Na avaliação de Mariz, já se tornou “público e notório” que Janot “vem extrapolando em muito os seus limites constitucionais e legais inerentes ao cargo que ocupa”. Ainda no pedido, o advogado afirma que a atuação de Janot é motivada, ao que “tudo indica”, por questão “pessoal”.

G1 procurou a assessoria de Janot e aguardava resposta até a última atualização desta reportagem.

A estratégia de Temer já havia sido antecipada pela colunista do G1Andréia Sadi.

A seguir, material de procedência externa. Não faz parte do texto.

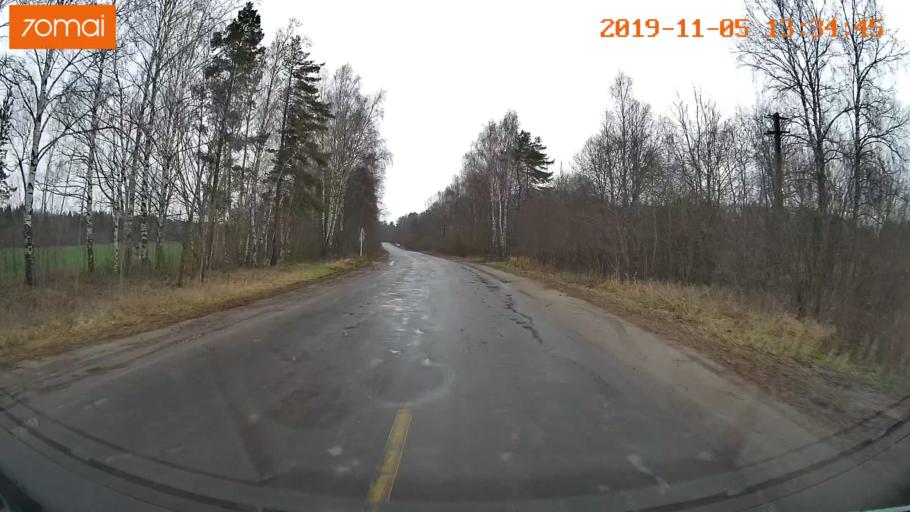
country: RU
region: Ivanovo
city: Shuya
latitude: 56.9031
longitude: 41.3898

Com base nas delações de executivos do grupo J&F, que controla a JBS, Janot denunciou Temer ao STF pelo crime de corrupção passiva. Mas o Supremo só poderia analisar a denúncia se a Câmara autorizasse.

A maioria dos deputados, contudo, rejeitou o prosseguimento do processo e, assim, a peça do Ministério Público ficará parada até o fim do mandato de Temer, em 31 de dezembro de 2018.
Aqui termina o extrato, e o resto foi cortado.